If representatives of research and higher education in general, and in particular, those self-appointed guardians of Veritas, the philosophers, fall into a mob mentality of alarm, agitation and acrimony rather than liberality, curiosity and interest toward opinions, ideas or traditions that are different, alien, or foreign to them, then they unwittingly, and surely unwillingly, are part of the post-truth atmosphere of mistrust and self-delusion which they are at such great pains to dispel. For let us not forget what a powerful force a clearly focused common object of hate is:

The horrible thing about the Two Minutes Hate was not that one was obliged to act a part, but that it was impossible to avoid joining in. Within thirty seconds any pretence was always unnecessary. A hideous ecstasy of fear and vindictiveness […] seemed to flow through the whole group of people like an electric current, turning one even against one's will into a grimacing, screaming lunatic. And yet the rage that one felt was an abstract, undirected emotion which could be switched from one object to another like the flame of a blowlamp. (Orwell 1949, Chap. 1)

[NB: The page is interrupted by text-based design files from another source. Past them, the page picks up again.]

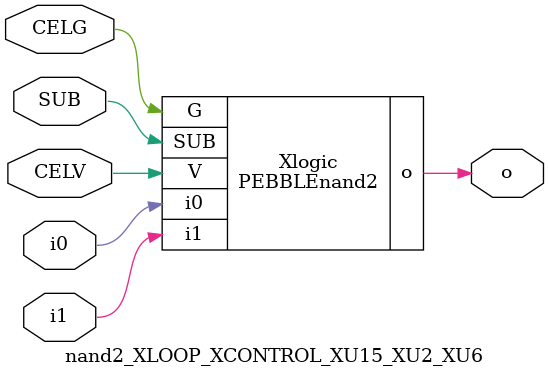
<source format=v>



module PEBBLEnand2 ( o, G, SUB, V, i0, i1 );

  input i0;
  input V;
  input i1;
  input G;
  output o;
  input SUB;
endmodule

//Celera Confidential Do Not Copy nand2_XLOOP_XCONTROL_XU15_XU2_XU6
//Celera Confidential Symbol Generator
//5V NAND2
module nand2_XLOOP_XCONTROL_XU15_XU2_XU6 (CELV,CELG,i0,i1,o,SUB);
input CELV;
input CELG;
input i0;
input i1;
input SUB;
output o;

//Celera Confidential Do Not Copy nand2
PEBBLEnand2 Xlogic(
.V (CELV),
.i0 (i0),
.i1 (i1),
.o (o),
.SUB (SUB),
.G (CELG)
);
//,diesize,PEBBLEnand2

//Celera Confidential Do Not Copy Module End
//Celera Schematic Generator
endmodule

</source>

The idea that mastery of certain formal methods of extremely limited application in the real world can inoculate one from the conventionalism, sadism, and provincialism of group-thinking is a dangerous illusion, especially for intellectuals. We should be wary of those who are already sure they know what the Truth is; so well, in fact, that they are satisfied to reject dissenting opinions emphatically, with or without good arguments.